**AVAILABLE RECORDS**
—————

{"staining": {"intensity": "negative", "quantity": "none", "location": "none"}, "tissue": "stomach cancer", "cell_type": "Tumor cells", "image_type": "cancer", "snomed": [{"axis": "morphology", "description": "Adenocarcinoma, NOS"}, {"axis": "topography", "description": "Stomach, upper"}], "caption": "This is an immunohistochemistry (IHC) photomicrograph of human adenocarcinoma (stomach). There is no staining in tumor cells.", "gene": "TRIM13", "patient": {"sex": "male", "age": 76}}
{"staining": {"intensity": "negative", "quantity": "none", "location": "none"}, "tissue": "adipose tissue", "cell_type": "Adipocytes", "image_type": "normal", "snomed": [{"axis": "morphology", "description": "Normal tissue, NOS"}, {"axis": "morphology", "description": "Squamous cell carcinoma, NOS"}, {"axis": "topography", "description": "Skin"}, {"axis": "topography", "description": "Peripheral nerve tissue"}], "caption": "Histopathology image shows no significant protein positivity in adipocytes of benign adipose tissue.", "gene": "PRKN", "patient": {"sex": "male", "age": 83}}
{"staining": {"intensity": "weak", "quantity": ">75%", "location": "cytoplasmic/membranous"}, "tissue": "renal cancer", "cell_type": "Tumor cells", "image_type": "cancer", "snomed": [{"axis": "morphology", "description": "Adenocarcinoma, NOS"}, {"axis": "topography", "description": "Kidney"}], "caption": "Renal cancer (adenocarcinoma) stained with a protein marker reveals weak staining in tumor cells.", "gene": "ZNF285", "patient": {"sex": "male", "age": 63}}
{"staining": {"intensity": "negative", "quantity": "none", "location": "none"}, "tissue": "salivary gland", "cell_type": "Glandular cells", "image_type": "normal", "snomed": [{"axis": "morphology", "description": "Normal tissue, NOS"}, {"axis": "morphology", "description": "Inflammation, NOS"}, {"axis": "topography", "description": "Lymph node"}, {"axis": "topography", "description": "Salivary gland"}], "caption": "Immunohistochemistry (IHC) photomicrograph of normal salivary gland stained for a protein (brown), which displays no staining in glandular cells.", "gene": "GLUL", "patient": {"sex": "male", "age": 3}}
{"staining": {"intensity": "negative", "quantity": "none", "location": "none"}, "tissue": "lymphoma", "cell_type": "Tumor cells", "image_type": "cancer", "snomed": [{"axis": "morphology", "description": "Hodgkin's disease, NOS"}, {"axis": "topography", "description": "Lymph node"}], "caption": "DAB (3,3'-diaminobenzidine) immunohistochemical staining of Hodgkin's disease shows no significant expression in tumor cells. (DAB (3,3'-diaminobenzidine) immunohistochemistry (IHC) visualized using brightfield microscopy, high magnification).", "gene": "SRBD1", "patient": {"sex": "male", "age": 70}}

—————

**REQUIREMENT**
One stretch of the lines above is wanted, from the line that contains "cancer (adenocarcinoma) stained" through the line that contains "photomicrograph of normal". Output it exactly.

**WRITTEN RESPONSE**
{"staining": {"intensity": "weak", "quantity": ">75%", "location": "cytoplasmic/membranous"}, "tissue": "renal cancer", "cell_type": "Tumor cells", "image_type": "cancer", "snomed": [{"axis": "morphology", "description": "Adenocarcinoma, NOS"}, {"axis": "topography", "description": "Kidney"}], "caption": "Renal cancer (adenocarcinoma) stained with a protein marker reveals weak staining in tumor cells.", "gene": "ZNF285", "patient": {"sex": "male", "age": 63}}
{"staining": {"intensity": "negative", "quantity": "none", "location": "none"}, "tissue": "salivary gland", "cell_type": "Glandular cells", "image_type": "normal", "snomed": [{"axis": "morphology", "description": "Normal tissue, NOS"}, {"axis": "morphology", "description": "Inflammation, NOS"}, {"axis": "topography", "description": "Lymph node"}, {"axis": "topography", "description": "Salivary gland"}], "caption": "Immunohistochemistry (IHC) photomicrograph of normal salivary gland stained for a protein (brown), which displays no staining in glandular cells.", "gene": "GLUL", "patient": {"sex": "male", "age": 3}}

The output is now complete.